- **TRY IT**
The output should match the data below line for line.

- **DATASET SECTION**
********************

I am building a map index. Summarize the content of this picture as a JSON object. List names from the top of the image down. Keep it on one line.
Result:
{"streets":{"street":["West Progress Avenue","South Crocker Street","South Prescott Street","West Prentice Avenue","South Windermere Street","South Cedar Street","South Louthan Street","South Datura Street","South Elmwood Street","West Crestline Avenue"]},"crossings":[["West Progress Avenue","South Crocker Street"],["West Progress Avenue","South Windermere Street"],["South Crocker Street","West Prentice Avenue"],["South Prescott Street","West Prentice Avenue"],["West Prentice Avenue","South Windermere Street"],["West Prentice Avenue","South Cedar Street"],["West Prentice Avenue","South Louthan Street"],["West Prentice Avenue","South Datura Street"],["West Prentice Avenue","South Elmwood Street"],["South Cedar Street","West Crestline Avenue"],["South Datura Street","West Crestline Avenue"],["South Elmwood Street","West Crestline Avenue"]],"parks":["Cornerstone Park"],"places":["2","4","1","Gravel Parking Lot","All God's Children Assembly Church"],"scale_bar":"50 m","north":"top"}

********************

- **RESPONSE AREA**
I am building a map index. Summarize the content of this picture as a JSON object. List names from the top of the image down. Keep it on one line.
Result:
{"streets":{"street":["West Progress Avenue","South Crocker Street","South Prescott Street","West Prentice Avenue","South Windermere Street","South Cedar Street","South Louthan Street","South Datura Street","South Elmwood Street","West Crestline Avenue"]},"crossings":[["West Progress Avenue","South Crocker Street"],["West Progress Avenue","South Windermere Street"],["South Crocker Street","West Prentice Avenue"],["South Prescott Street","West Prentice Avenue"],["West Prentice Avenue","South Windermere Street"],["West Prentice Avenue","South Cedar Street"],["West Prentice Avenue","South Louthan Street"],["West Prentice Avenue","South Datura Street"],["West Prentice Avenue","South Elmwood Street"],["South Cedar Street","West Crestline Avenue"],["South Datura Street","West Crestline Avenue"],["South Elmwood Street","West Crestline Avenue"]],"parks":["Cornerstone Park"],"places":["2","4","1","Gravel Parking Lot","All God's Children Assembly Church"],"scale_bar":"50 m","north":"top"}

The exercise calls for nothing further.